I went back out to report our findings. ‘Paul and Julie say it looks like a little kid. I can’t make out the details. It’s very faint. And it’s not moving.’
Agent Jacobs tapped ash into the grass. ‘It hasn’t responded to you in any way? Not tried to approach you?’
‘No, sir. The others think it’s a weak Type One, perhaps the echo of some child who worked here long ago.’
‘All right, fine. Pin it back with iron. Then you can search the spot.’
‘Yes, sir. Only, sir . . .’
‘What is it, Lucy?’
‘There’s . . . something about this one. I don’t like it.’
The end of the cigarette glowed red in the darkness as Agent Jacobs drew on it briefly. As always these days, his hand shook; his tone was irritable. ‘Don’t like it? It’s a child crying. Of course you don’t like it. Do you hear something else?’
‘No, sir.’
‘Another voice, maybe? From a second, stronger, Visitor?’
‘No . . .’ And it was true. I didn’t hear anything dangerous. Everything about the visitation was wispy and frail, suggestive of weakness. The sound, the shape . . . they were barely there at all. Just a typical faint Shade. We could snuff it in a trice. All the same, I distrusted it. I disliked the way it cowered so very tight and small.
‘What do the others say?’ Jacobs asked.
‘They think it’s easy enough, sir. They’re impatient to get on. But it just seems . . . wrong to me.’
I could hear him shifting on the stump. Wind moved among the trees. ‘I can order them to pull back, Lucy. But vague feelings are no good. I need a solid reason.’
‘No, sir . . . I guess it’s OK . . .’ I sighed, hesitated. ‘Perhaps you could come in with me?’ I asked. ‘You could give me your opinion.’
There was a heavy silence. ‘Just do your job,’ Agent Jacobs said.

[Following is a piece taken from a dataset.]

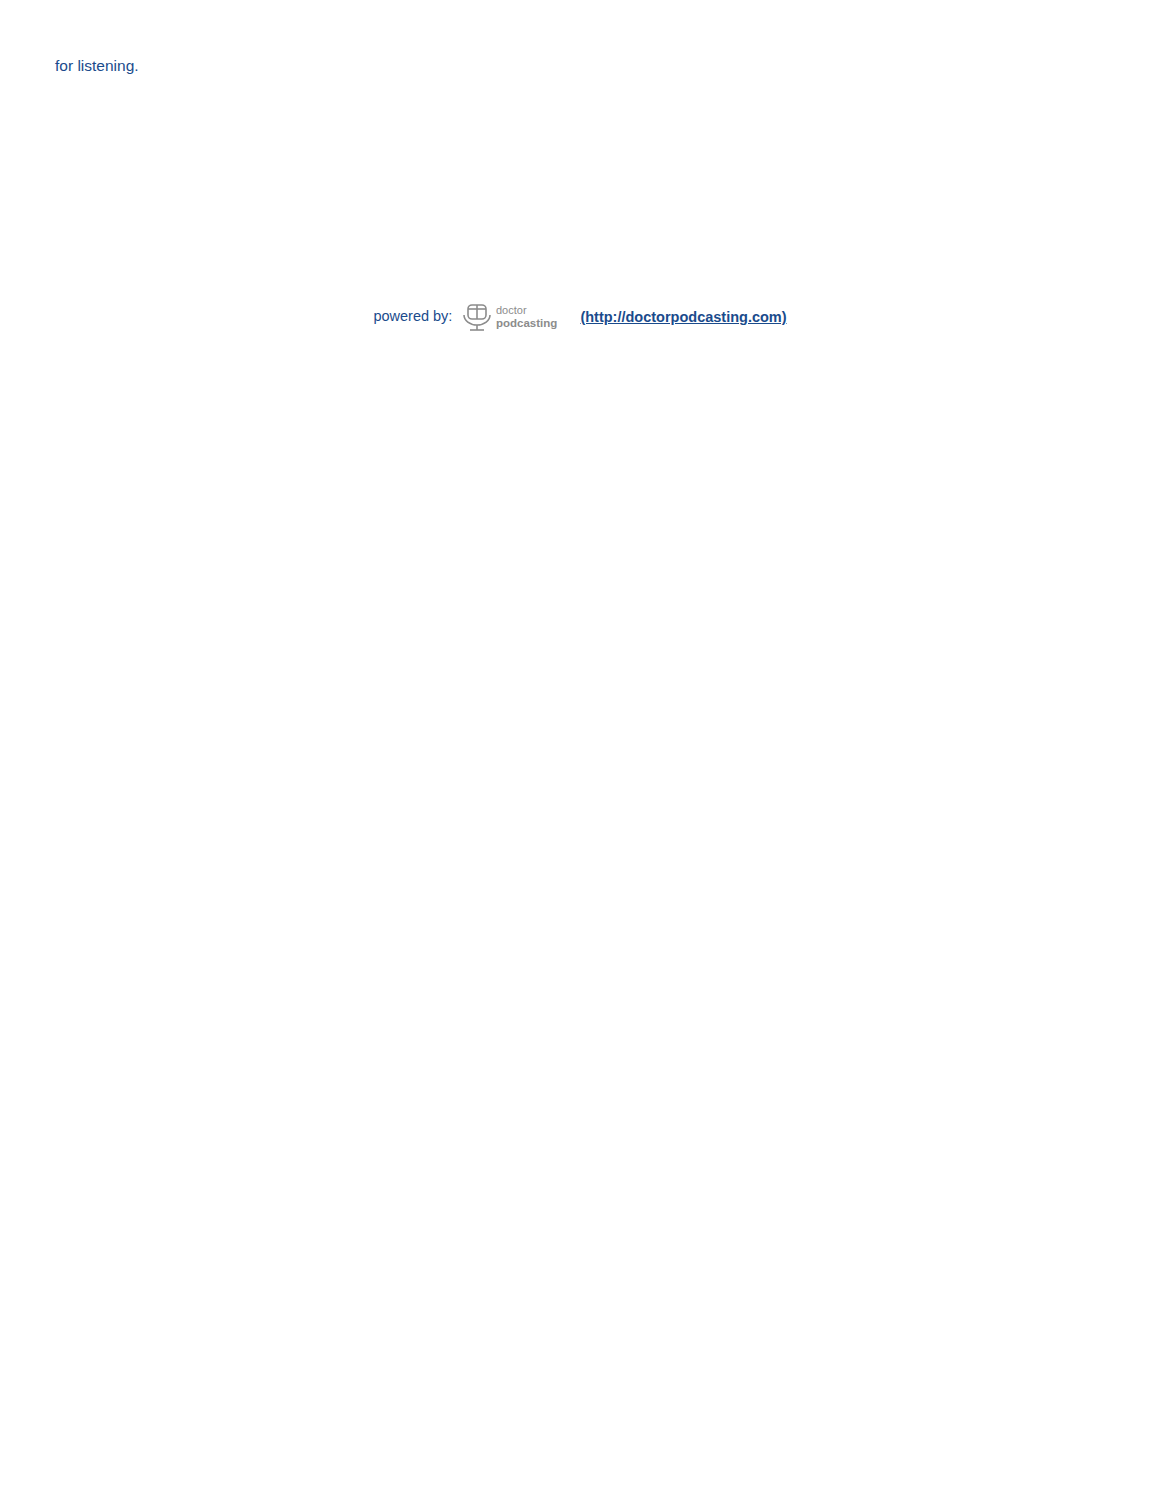for listening.
powered by: doctor podcasting (http://doctorpodcasting.com)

The others were impatient. When I caught sight of them, they were already advancing along the passage, rapiers up, salt bombs ready. Not far away, the glowing form sensed the approaching iron. It quailed and shrank, flickered in and out of vision like a badly tuned TV. It began to drift off towards a corner of the passage.
‘It’s on the move!’ someone said.
‘It’s fading!’
‘Keep it in sight! We don’t want to lose it!’
If the apparition’s vanishing point was not observed, locating the Source would be that much more laborious. There was a general rush forward. I drew my sword, hastened to catch up with the others. The shade was so faint now it was almost gone. My apprehensions seemed suddenly absurd.
Small as an infant, ever shrinking, the ghost limped forlornly round the corner, out of view. My fellow agents hurried after it; I speeded up too. Even so, I hadn’t actually reached the turn when the vicious flare of plasmic light ripped across the wall in front of me. There was a squeal of tortured iron and a solitary burst of magnesium fire. In the brief illumination from the flare I saw a monstrous shadow rising. The light went out.